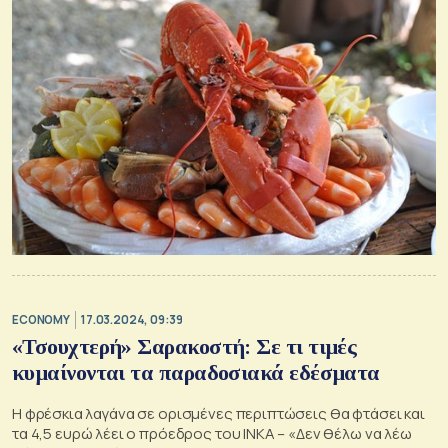
ECONOMY
17.03.2024, 09:39
«Τσουχτερή» Σαρακοστή: Σε τι τιμές
κυμαίνονται τα παραδοσιακά εδέσματα
Η φρέσκια λαγάνα σε ορισμένες περιπτώσεις θα φτάσει και
τα 4,5 ευρώ λέει ο πρόεδρος του ΙΝΚΑ – «Δεν θέλω να λέω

▸ What you should do
Reproduce each line of the records exactly, and omit every picture.

▸ Written response
ECONOMY
17.03.2024, 09:39
«Τσουχτερή» Σαρακοστή: Σε τι τιμές
κυμαίνονται τα παραδοσιακά εδέσματα
Η φρέσκια λαγάνα σε ορισμένες περιπτώσεις θα φτάσει και
τα 4,5 ευρώ λέει ο πρόεδρος του ΙΝΚΑ – «Δεν θέλω να λέω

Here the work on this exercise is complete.